- [SELECTED EXTRACT]:
------------------------------

Chances are that writer Rodolfo, painter Marcello, busker Schaunard and thinker in residence Colline can beg, steal or borrow their way through things. For Elizabeth Llewellyn’s costume designer, Mimi, alas, it looks fatal. If only she’d got herself a sugar daddy like Marcello’s glamour chasing ex, Musetta, it might have been a different story. As Rodolfo declaims in Amanda Holden’s playful English translation, however, “The end of the world is upon us.”
The action is played out on the backs of trucks that form two of the three stages before a socially distanced audience sat at cabaret tables. Anna Orton’s site-specific design gives what follows the air of the sort of junkyard happening Puccini’s characters would undoubtedly hang out at. The accompanying splashes of graffiti designs by artpistol Projects that adorn the set reinforce such an image.

------------------------------

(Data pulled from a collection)
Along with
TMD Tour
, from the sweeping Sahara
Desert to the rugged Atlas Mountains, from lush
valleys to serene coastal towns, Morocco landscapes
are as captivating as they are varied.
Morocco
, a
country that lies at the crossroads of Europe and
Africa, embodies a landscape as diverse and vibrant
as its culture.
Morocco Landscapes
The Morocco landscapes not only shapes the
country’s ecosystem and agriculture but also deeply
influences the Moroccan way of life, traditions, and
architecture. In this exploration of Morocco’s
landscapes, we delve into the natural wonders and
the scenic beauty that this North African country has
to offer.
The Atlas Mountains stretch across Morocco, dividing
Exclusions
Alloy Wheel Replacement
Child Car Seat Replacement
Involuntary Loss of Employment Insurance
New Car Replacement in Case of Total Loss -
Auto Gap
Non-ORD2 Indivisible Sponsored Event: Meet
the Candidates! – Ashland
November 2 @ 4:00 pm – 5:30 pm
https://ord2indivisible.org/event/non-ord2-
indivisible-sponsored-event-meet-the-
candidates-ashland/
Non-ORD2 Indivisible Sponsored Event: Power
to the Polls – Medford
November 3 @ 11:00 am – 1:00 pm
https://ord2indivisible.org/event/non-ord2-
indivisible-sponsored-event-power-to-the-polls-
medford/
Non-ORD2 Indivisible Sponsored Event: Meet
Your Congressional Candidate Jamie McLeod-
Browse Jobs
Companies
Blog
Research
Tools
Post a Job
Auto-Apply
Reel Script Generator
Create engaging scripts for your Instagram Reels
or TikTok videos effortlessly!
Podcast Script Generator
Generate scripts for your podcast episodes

------------------------------

- [JOB 1]: Give the records, from their start through the line holding "Podcast Script Generator", inclusive, as a JSON list of strings with one string per line and blank lines left out.
- [JOB 2]: Carry the review of the Puccini production staged on trucks further, picking up after its final sentence.

- [TASK OUTPUT 1]:
[
  "Along with",
  "TMD Tour",
  ", from the sweeping Sahara",
  "Desert to the rugged Atlas Mountains, from lush",
  "valleys to serene coastal towns, Morocco landscapes",
  "are as captivating as they are varied.",
  "Morocco",
  ", a",
  "country that lies at the crossroads of Europe and",
  "Africa, embodies a landscape as diverse and vibrant",
  "as its culture.",
  "Morocco Landscapes",
  "The Morocco landscapes not only shapes the",
  "country’s ecosystem and agriculture but also deeply",
  "influences the Moroccan way of life, traditions, and",
  "architecture. In this exploration of Morocco’s",
  "landscapes, we delve into the natural wonders and",
  "the scenic beauty that this North African country has",
  "to offer.",
  "The Atlas Mountains stretch across Morocco, dividing",
  "Exclusions",
  "Alloy Wheel Replacement",
  "Child Car Seat Replacement",
  "Involuntary Loss of Employment Insurance",
  "New Car Replacement in Case of Total Loss -",
  "Auto Gap",
  "Non-ORD2 Indivisible Sponsored Event: Meet",
  "the Candidates! – Ashland",
  "November 2 @ 4:00 pm – 5:30 pm",
  "https://ord2indivisible.org/event/non-ord2-",
  "indivisible-sponsored-event-meet-the-",
  "candidates-ashland/",
  "Non-ORD2 Indivisible Sponsored Event: Power",
  "to the Polls – Medford",
  "November 3 @ 11:00 am – 1:00 pm",
  "https://ord2indivisible.org/event/non-ord2-",
  "indivisible-sponsored-event-power-to-the-polls-",
  "medford/",
  "Non-ORD2 Indivisible Sponsored Event: Meet",
  "Your Congressional Candidate Jamie McLeod-",
  "Browse Jobs",
  "Companies",
  "Blog",
  "Research",
  "Tools",
  "Post a Job",
  "Auto-Apply",
  "Reel Script Generator",
  "Create engaging scripts for your Instagram Reels",
  "or TikTok videos effortlessly!",
  "Podcast Script Generator"
]

- [TASK OUTPUT 2]:
This gives an extra edge to the performances, led by Samuel Sakker as Rodolfo and a fabulous Llewellyn as Mimì, who, like Rhian Lois as Musetta, is making her Scottish Opera debut. Roland Wood’s Marcello leads the rest of the gang, aided by Arthur Bruce and David Ireland as Schaunard and Colline, while Francis Church’s Alcindoro foots the bill.
With performers keeping their distance, movement director Jessica Rhodes’ choreographed appearance expresses the sort of physicality currently not possible between consenting adults. The result is a production that lays bare the emotional heart of society in crisis.